Muamalat.co.id Menjelang pengumuman BI Rate hasil Rapat Dewan Gubernur (RDG) Bank Indonesia (BI) pada Rabu (22/10) ini, perhatian tertuju pada arah kebijakan moneter. Sejumlah ekonom telah menyampaikan pandangannya, terbelah antara mempertahankan suku bunga acuan di level 4,75 persen atau memangkasnya menjadi 4,50 persen.
Kepala Ekonom BCA, David Sumual, memproyeksikan bank sentral Indonesia akan menahan BI-Rate pada bulan Oktober ini. Menurutnya, langkah ini diambil setelah Bank Indonesia sebelumnya telah melakukan “front loading” atau penyesuaian suku bunga awal sebagai antisipasi sebelum potensi penurunan suku bunga The Fed.

David menambahkan bahwa dalam sebulan terakhir, terjadi arus keluar modal yang cukup besar dari instrumen SRBI dan SUN. Kendati demikian, ia menilai masih terdapat potensi penurunan suku bunga acuan pada akhir tahun, asalkan nilai tukar rupiah stabil dan menguat, serta The Fed melanjutkan kebijakan pelonggaran moneternya.
Senada dengan David, Ekonom LPEM FEB UI Teuku Riefky juga memiliki pandangan serupa. Ia mencatat fenomena menarik bahwa penurunan suku bunga The Fed yang biasanya menarik modal ke negara berkembang, kali ini justru tidak terjadi. Sebaliknya, Indonesia mengalami peningkatan arus keluar modal, dipengaruhi oleh kombinasi faktor eksternal dan domestik, di mana faktor domestik dinilai memiliki peran yang lebih besar.

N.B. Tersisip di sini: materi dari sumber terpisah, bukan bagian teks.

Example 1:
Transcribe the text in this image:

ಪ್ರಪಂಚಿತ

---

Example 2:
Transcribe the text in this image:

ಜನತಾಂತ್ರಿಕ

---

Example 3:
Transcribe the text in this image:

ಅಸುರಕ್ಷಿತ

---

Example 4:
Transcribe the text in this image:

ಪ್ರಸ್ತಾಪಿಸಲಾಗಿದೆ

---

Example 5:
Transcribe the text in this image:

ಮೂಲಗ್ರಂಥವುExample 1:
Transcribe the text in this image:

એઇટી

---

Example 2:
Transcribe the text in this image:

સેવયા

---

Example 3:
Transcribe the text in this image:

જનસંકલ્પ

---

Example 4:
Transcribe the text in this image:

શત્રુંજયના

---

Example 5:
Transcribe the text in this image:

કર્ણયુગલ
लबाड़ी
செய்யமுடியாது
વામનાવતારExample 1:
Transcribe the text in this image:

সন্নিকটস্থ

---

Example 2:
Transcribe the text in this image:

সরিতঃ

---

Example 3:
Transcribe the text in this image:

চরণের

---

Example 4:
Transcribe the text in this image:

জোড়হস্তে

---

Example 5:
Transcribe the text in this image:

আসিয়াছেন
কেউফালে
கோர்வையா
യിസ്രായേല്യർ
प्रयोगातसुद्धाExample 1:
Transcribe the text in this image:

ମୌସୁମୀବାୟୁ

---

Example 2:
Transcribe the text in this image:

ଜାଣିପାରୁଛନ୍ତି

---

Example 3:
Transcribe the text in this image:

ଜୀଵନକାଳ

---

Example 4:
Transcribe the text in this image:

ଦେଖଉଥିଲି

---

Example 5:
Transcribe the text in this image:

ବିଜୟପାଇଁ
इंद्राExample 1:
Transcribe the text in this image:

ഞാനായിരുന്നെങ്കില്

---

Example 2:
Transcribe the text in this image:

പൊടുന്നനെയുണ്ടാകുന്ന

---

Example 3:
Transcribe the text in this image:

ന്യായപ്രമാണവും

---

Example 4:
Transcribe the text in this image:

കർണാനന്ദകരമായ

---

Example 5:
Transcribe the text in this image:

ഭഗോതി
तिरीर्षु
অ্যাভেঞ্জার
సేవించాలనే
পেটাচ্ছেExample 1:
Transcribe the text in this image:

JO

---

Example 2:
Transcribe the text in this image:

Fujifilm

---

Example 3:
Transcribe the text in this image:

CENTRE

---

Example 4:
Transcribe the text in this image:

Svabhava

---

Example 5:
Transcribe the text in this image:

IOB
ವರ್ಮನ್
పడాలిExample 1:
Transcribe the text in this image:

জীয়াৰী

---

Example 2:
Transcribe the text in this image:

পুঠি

Dampak dari tekanan ini terlihat jelas dari aksi jual bersih surat utang pemerintah oleh investor asing senilai 1,88 miliar dolar AS antara 17 September hingga 17 Oktober 2025. Kondisi ini turut menekan nilai tukar rupiah ke level Rp16.577 per dolar AS per 17 Oktober 2025, mencatat pelemahan 3,05 persen secara year-to-date (ytd). Merespons situasi ini, Bank Indonesia melakukan langkah stabilisasi yang menyebabkan cadangan devisa menurun menjadi 148,7 miliar dolar AS.
Meskipun inflasi saat ini masih terkendali, tekanannya diperkirakan akan meningkat menjelang akhir tahun. Oleh karena itu, Riefky menilai bahwa menjaga suku bunga acuan tetap di level 4,75 persen akan sangat membantu meredakan tekanan terhadap rupiah sekaligus memperkuat persepsi independensi Bank Indonesia di mata pasar.
Di sisi lain, Kepala Ekonom Permata Bank Josua Pardede berpandangan bahwa terdapat peluang bagi Bank Indonesia untuk menurunkan suku bunga sebesar 25 basis poin (bps) ke 4,50 persen. Ruang kebijakan ini terbuka lebar karena inflasi inti tetap terkendali dan tingkat suku bunga riil masih tergolong cukup tinggi.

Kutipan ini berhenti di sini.